### Problem 1
Lay out as a JSON list of strings, one per line and without blank lines, the part of the records that opens with the line containing "What is the smallest value displayed?" and runs through the end of the records, leaving out the pictures.

Thanks Liviu!
Some comments below..
Quoting Liviu Dudau (2013-05-21 10:15:42)
... Which side of the interface are you actually thinking of?
Both, I'm really just trying to understand the problem.
I don't think there is any C-state other than simple idle (which translates into an WFI for the core) that *doesn't* take into account power domain latencies and code path lengths to reach that state.
I'm speaking more about additional c-states after the lowest independent compute domain cstate, where we may add additional cstates which reduce the power further at a higher latency cost. These may be changing power states for the rest of the SOC or external power chips/supplies. Those states would effectively enter the lowest PSCI C-state, but then have additional steps in the CPUIdle hw specific driver.
I don't know how to draw the line between the host OS costs and the guest OS costs when using target latencies. On one hand I think that the host OS should add its own costs into what gets passed to the guest and the guest will see a slower than baremetal system in terms of state transitions;
I was thinking maybe this also.. Is there a way to query the state transition cost information through PSCI? Would there be a way to have the layers of hosts/monitors/etc contribute the cost of their paths into the query results?

### Problem 2
List every sentence in the forum message about PSCI C-states that ends with a question mark.

### Data for processing
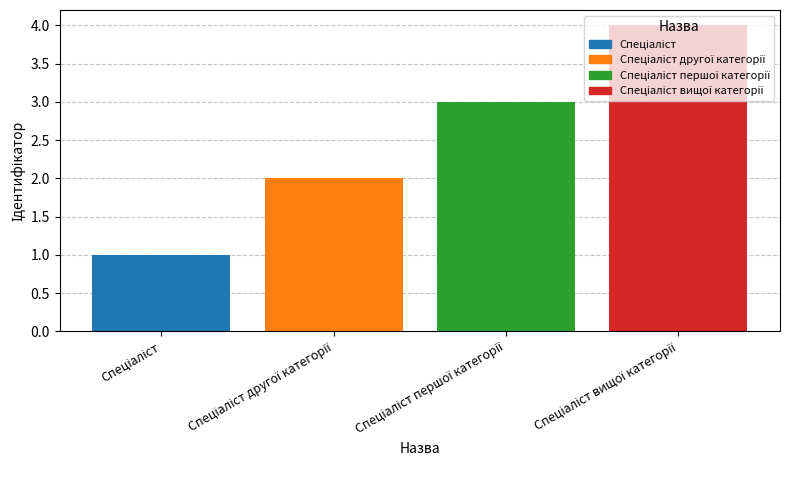

How many values are below 3?

2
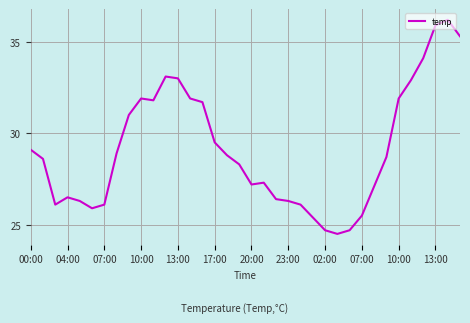

What is the smallest value displayed?

24.5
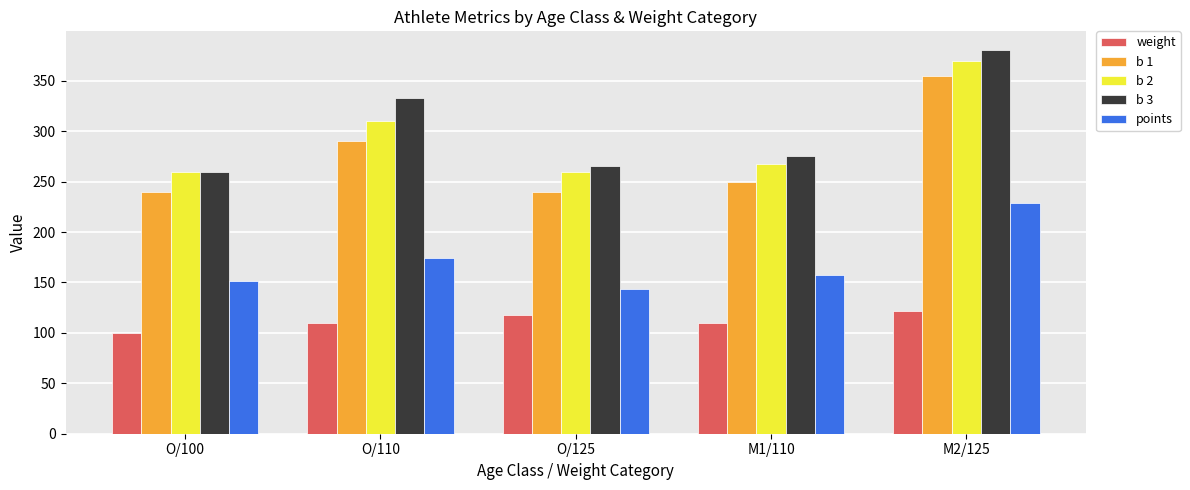

Read the points value at O/125.

143.9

### Answer area 1
[
  "What is the smallest value displayed?",
  "24.5",
  "Read the points value at O/125.",
  "143.9"
]

### Answer area 2
- Which side of the interface are you actually thinking of?
- Is there a way to query the state transition cost information through PSCI?
- Would there be a way to have the layers of hosts/monitors/etc contribute the cost of their paths into the query results?